§ Requirements
1. Reproduce the part of the reading group message starting with "If anybody is" and going on through "this list (hah!).".
2. Carry on writing the reading group message, beginning right after its final sentence.

§ Selected extract
◇ ◇ ◇ ◇ ◇ ◇ ◇

Now that term is over, I'm hoping to get a group going again, mostly
to work out what to do when next term starts, but also for anyone who
is around and wants to keep working through the stuff. We can probably
pick a different meeting time now that there are no timetabled
activities. If anyone is interested, let me know.

I'm also interested in hearing about people's experiences, especially
anything they think could be improved for next term.

Wishing you all thoughtful and deliberate summers,

Joe


P.S.

If anybody is really charmed by type systems and wants to do some
reading over the summer, I know of three books you can get online. All
three are hard to get an in-depth understanding of, but they might be
worth a look at if you're interested:

1) LECTURES ON THE CURRY-HOWARD ISOMORPHISM (Sørensen and Urzyczyn).
Goes into detail about how proofs in a logic can be viewed as programs
in a programming language. There is some nice background on the lambda
calculus and intuitionistic logic. Last year we read chapters 1-4 in
this reading group, and so some level of support should be available
on this list (hah!).
ftp://ftp.cs.cmu.edu/user/ftp/usr/rwh/www/home/courses/logic/www-old/handouts/curry-howard.pdf
(or ftp://ftp.mimuw.edu.pl/People/urzy/alpha.ps.Z which is the website
of one of the authors, rather than a third party, but some of you
might have difficulty with the file format.)

◇ ◇ ◇ ◇ ◇ ◇ ◇

(Data items)
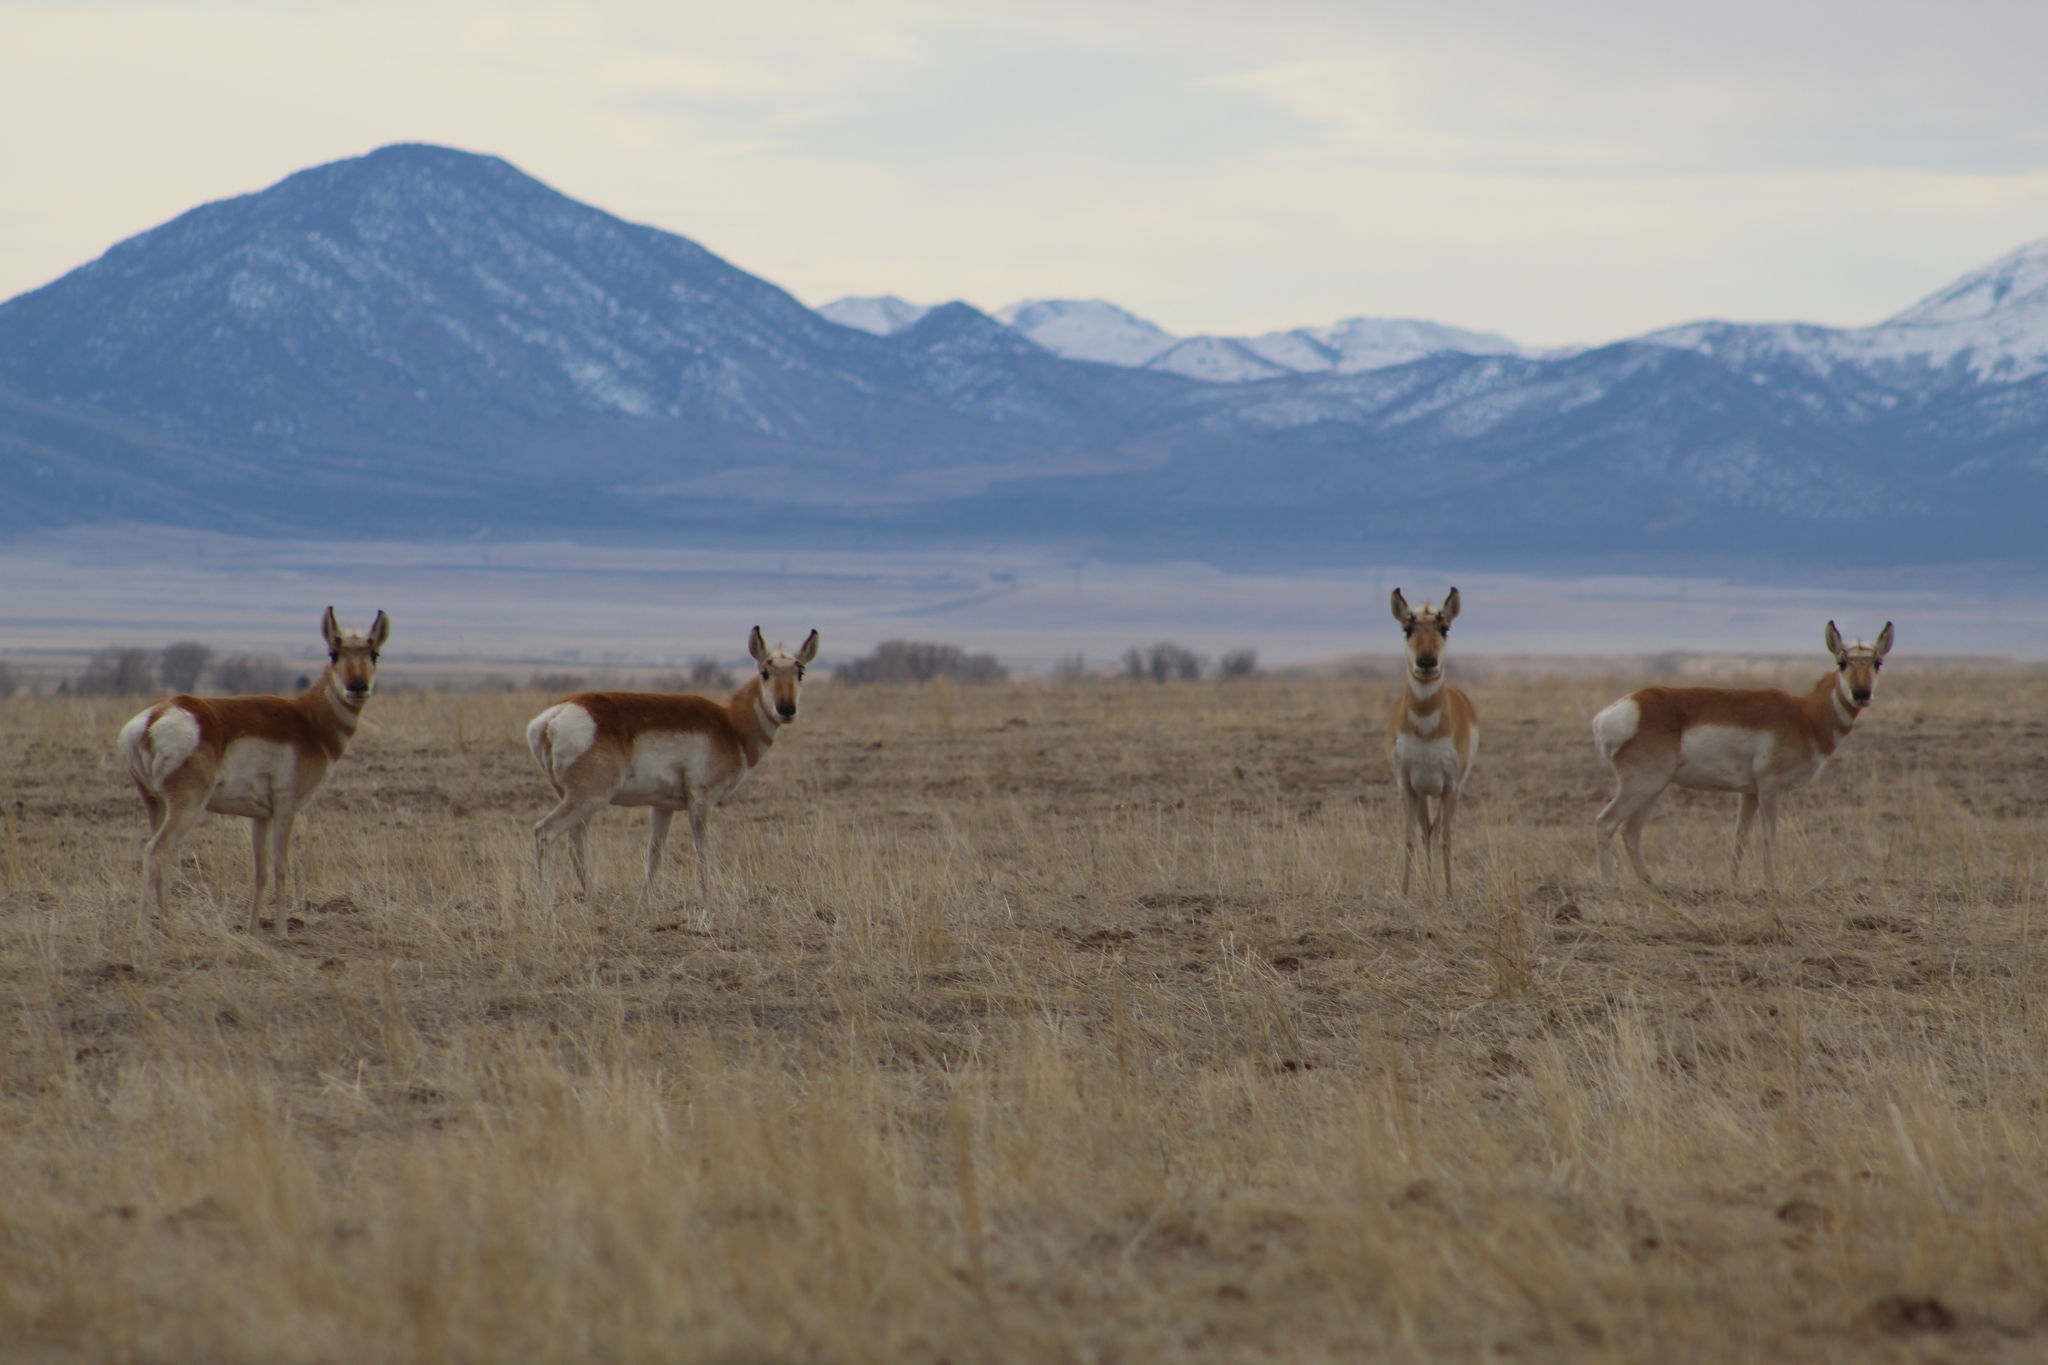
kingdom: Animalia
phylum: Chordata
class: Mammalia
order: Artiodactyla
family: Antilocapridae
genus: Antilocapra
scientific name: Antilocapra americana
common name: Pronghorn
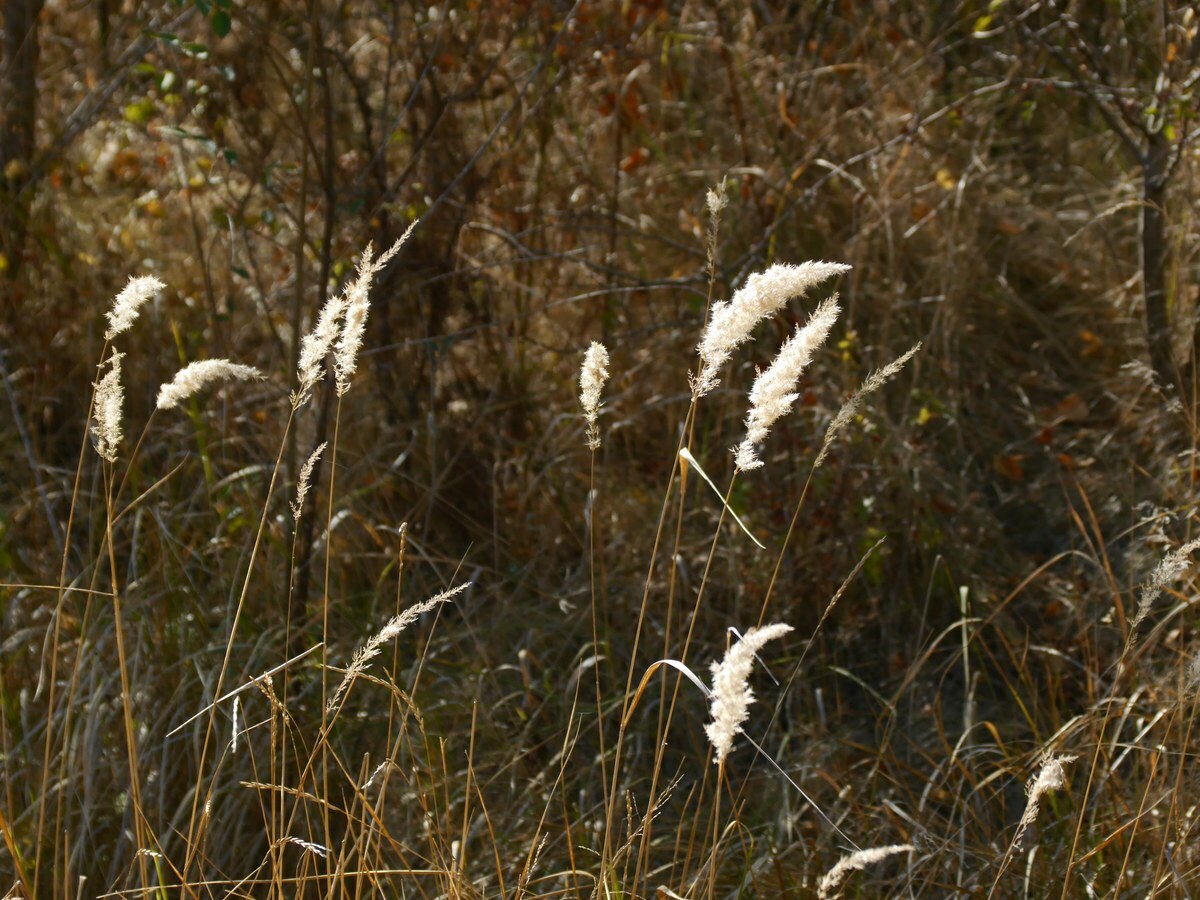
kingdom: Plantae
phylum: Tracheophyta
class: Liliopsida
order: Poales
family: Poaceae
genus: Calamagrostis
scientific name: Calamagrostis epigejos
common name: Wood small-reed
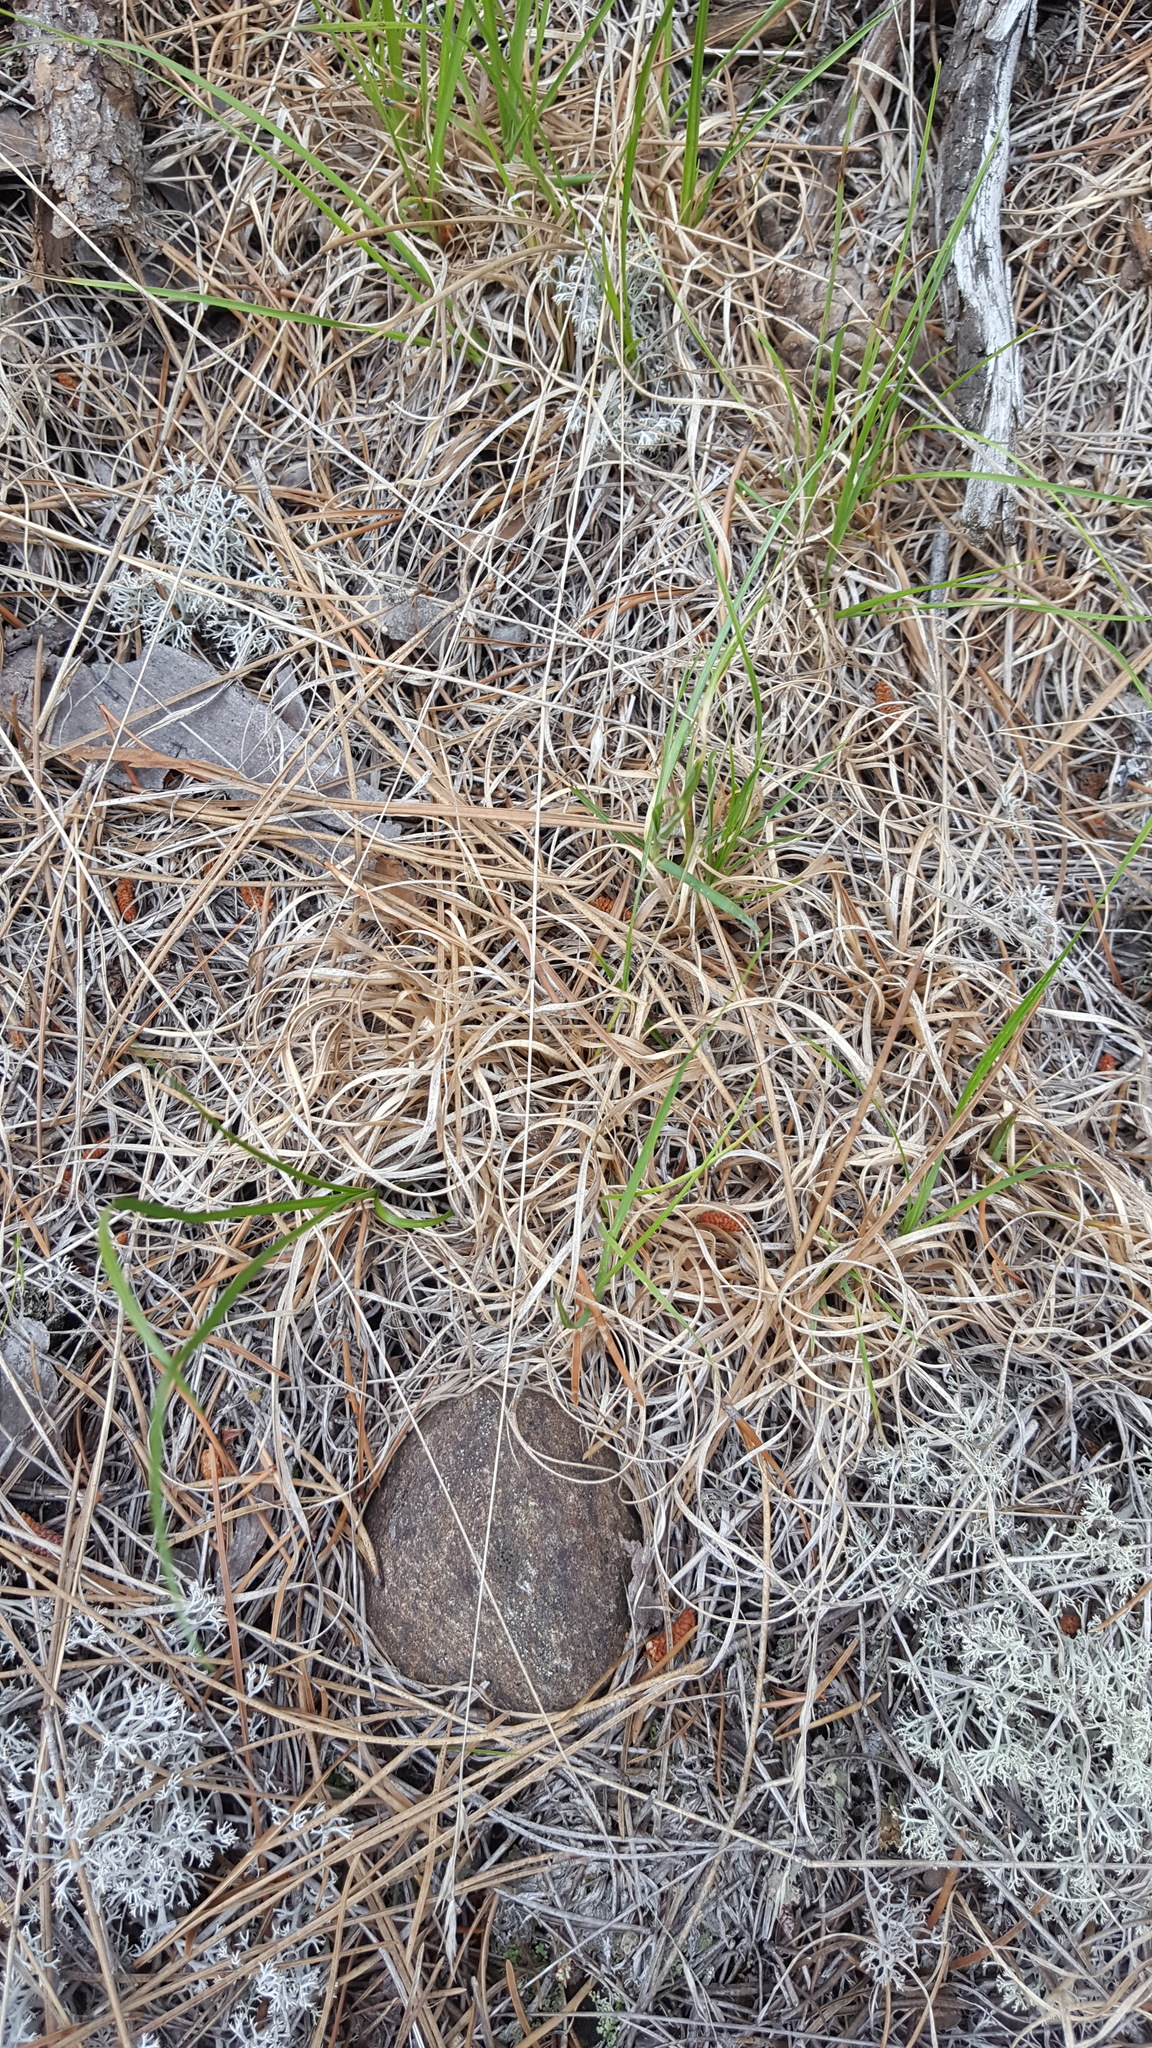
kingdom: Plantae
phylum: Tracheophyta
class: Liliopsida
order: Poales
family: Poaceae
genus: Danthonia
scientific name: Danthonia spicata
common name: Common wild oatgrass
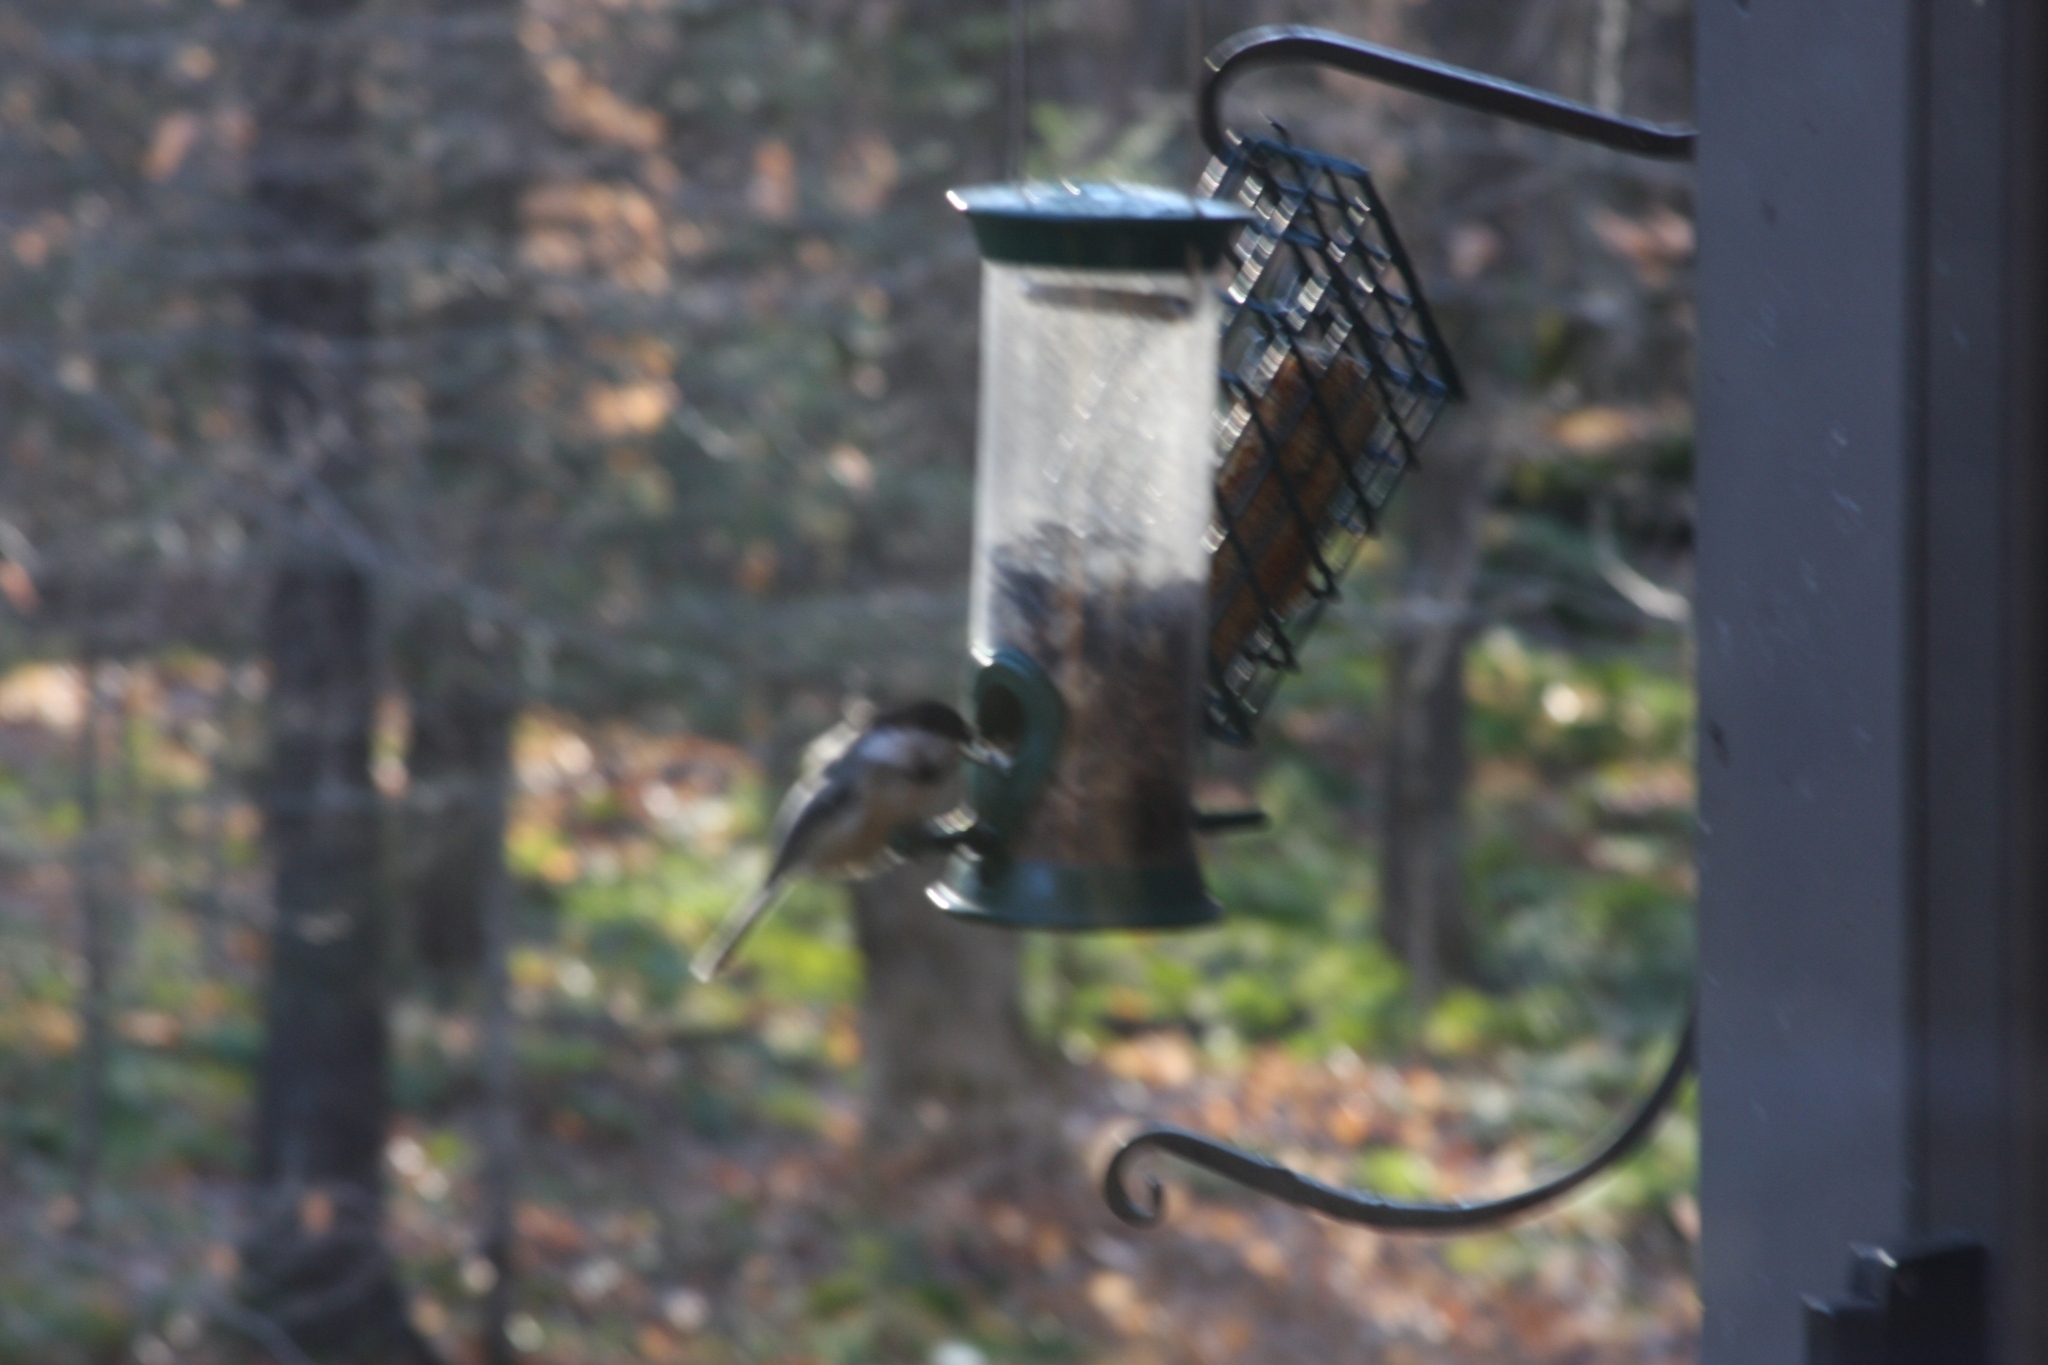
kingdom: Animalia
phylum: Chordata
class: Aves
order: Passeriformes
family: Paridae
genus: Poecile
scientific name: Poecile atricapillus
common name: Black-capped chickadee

◇ ◇ ◇ ◇ ◇ ◇ ◇

§ Responses per task
1.
If anybody is really charmed by type systems and wants to do some
reading over the summer, I know of three books you can get online. All
three are hard to get an in-depth understanding of, but they might be
worth a look at if you're interested:

1) LECTURES ON THE CURRY-HOWARD ISOMORPHISM (Sørensen and Urzyczyn).
Goes into detail about how proofs in a logic can be viewed as programs
in a programming language. There is some nice background on the lambda
calculus and intuitionistic logic. Last year we read chapters 1-4 in
this reading group, and so some level of support should be available
on this list (hah!).

2.
2) PROGRAMMING IN PER MARTIN-LÖF'S TYPE THEORY (Nordström, Petersson,
and Smith). The closest thing conceptually to what we've been doing
(though in a different system), this book studies a type theory due to
Per Martin-Löf, which is probably the most celebrated type theory
ever. In particular, it describes the key notions of inductive type
and equality type, which I hope to focus on more in our Coq adventures
in future. I kind-of understand sections 4-7 and will happily spend my
time hand-waiving and trying to read bits of logic in English --
especially with someone prepared to return the favour with section 8
if they figure it out! Peter Aczel recommended this book to me, so it
comes with good credentials.
http://www.ens-lyon.fr/denif/data/martin_lof_prog/1990/contenu/book.pdf
(or www.cse.chalmers.se/research/group/logic/book/book.ps again, this
is from the author's group's website, which you might be more
comfortable with -- but not a pdf! What is it with the cool kids and
non-pdf file formats!?)

3) INTUITIONISTIC TYPE THEORY (Martin-Löf). Covers similar ground to
(2), but is written by Per Martin-Löf himself, and with lots of nice
explanation about how it all relates to the philosophy of maths. The
way that the cartesian product and equality are defined is weird; (2)
is better for those topics and (I think!) explains the difference. I
roughly understand what's going on up to about page 79. The link below
is to a list of works on type theory; this book is the second one
down. I think the remarks next to the list items are probably worth
looking at because the material is now historical.
http://intuitionistic.wordpress.com/works-on-martin-lofs-type-theory/

Send in your own reading recommendations, and write back if you look
at any of the above. If anybody is wondering, I'd say that (3) is by
far the best as a "holiday read" !!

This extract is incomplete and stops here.